INSTRUCTIONS TO FOLLOW >> Count the lines of the material below that contain the string "следующим", treating uppercase and lowercase as distinct. Reply with the number alone.

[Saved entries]
------
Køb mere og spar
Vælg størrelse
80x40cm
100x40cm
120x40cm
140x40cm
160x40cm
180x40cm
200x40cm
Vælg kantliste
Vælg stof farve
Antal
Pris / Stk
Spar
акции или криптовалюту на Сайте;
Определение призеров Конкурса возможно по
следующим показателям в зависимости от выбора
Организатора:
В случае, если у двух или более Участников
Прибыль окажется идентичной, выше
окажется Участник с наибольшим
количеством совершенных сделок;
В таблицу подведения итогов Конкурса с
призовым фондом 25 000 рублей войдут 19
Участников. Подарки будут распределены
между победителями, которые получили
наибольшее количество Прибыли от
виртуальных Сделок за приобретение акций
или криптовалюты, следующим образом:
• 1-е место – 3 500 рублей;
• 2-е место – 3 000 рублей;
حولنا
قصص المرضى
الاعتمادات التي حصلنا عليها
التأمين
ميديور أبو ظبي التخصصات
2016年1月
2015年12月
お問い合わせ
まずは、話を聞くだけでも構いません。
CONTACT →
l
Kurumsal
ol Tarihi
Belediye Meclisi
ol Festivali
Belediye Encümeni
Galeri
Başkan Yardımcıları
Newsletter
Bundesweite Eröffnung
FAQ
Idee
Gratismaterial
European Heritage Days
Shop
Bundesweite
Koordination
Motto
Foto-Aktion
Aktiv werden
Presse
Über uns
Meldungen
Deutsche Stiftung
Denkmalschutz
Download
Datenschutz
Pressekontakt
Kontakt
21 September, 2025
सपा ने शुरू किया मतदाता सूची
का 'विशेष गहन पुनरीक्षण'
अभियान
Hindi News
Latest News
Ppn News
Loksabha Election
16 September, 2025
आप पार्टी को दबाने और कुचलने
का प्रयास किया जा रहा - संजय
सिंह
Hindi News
------
COMPLETED TASK >> 2